=== DATASET SECTION ===
•••
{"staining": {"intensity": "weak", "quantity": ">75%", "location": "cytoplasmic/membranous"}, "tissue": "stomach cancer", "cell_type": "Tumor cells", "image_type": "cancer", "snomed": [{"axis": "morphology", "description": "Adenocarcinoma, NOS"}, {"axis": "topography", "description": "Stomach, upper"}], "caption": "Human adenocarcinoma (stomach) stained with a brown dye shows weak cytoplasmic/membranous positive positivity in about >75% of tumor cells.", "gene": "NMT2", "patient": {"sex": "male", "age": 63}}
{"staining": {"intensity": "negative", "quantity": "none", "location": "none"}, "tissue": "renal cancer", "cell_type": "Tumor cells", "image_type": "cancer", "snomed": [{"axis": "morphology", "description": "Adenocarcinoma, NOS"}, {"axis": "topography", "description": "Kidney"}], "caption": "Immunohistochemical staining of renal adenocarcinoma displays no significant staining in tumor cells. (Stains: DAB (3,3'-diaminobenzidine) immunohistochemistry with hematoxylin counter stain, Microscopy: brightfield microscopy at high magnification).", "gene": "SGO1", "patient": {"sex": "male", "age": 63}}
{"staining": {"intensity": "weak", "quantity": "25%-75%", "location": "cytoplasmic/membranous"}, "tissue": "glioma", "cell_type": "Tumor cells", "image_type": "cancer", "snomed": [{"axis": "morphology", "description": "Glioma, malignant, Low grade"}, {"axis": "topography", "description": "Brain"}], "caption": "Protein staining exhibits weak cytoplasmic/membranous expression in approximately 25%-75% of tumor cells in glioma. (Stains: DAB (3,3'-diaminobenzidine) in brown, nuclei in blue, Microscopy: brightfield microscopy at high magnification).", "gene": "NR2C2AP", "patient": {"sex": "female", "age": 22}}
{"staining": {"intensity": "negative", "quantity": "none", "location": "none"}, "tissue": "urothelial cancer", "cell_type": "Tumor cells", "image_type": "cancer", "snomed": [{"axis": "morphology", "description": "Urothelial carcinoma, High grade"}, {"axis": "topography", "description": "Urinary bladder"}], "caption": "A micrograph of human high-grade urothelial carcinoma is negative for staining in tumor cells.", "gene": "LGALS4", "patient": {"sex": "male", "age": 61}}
•••
=== EXERCISE ===
In full and word for word, output the material.

=== PROBLEM SOLUTION ===
{"staining": {"intensity": "weak", "quantity": ">75%", "location": "cytoplasmic/membranous"}, "tissue": "stomach cancer", "cell_type": "Tumor cells", "image_type": "cancer", "snomed": [{"axis": "morphology", "description": "Adenocarcinoma, NOS"}, {"axis": "topography", "description": "Stomach, upper"}], "caption": "Human adenocarcinoma (stomach) stained with a brown dye shows weak cytoplasmic/membranous positive positivity in about >75% of tumor cells.", "gene": "NMT2", "patient": {"sex": "male", "age": 63}}
{"staining": {"intensity": "negative", "quantity": "none", "location": "none"}, "tissue": "renal cancer", "cell_type": "Tumor cells", "image_type": "cancer", "snomed": [{"axis": "morphology", "description": "Adenocarcinoma, NOS"}, {"axis": "topography", "description": "Kidney"}], "caption": "Immunohistochemical staining of renal adenocarcinoma displays no significant staining in tumor cells. (Stains: DAB (3,3'-diaminobenzidine) immunohistochemistry with hematoxylin counter stain, Microscopy: brightfield microscopy at high magnification).", "gene": "SGO1", "patient": {"sex": "male", "age": 63}}
{"staining": {"intensity": "weak", "quantity": "25%-75%", "location": "cytoplasmic/membranous"}, "tissue": "glioma", "cell_type": "Tumor cells", "image_type": "cancer", "snomed": [{"axis": "morphology", "description": "Glioma, malignant, Low grade"}, {"axis": "topography", "description": "Brain"}], "caption": "Protein staining exhibits weak cytoplasmic/membranous expression in approximately 25%-75% of tumor cells in glioma. (Stains: DAB (3,3'-diaminobenzidine) in brown, nuclei in blue, Microscopy: brightfield microscopy at high magnification).", "gene": "NR2C2AP", "patient": {"sex": "female", "age": 22}}
{"staining": {"intensity": "negative", "quantity": "none", "location": "none"}, "tissue": "urothelial cancer", "cell_type": "Tumor cells", "image_type": "cancer", "snomed": [{"axis": "morphology", "description": "Urothelial carcinoma, High grade"}, {"axis": "topography", "description": "Urinary bladder"}], "caption": "A micrograph of human high-grade urothelial carcinoma is negative for staining in tumor cells.", "gene": "LGALS4", "patient": {"sex": "male", "age": 61}}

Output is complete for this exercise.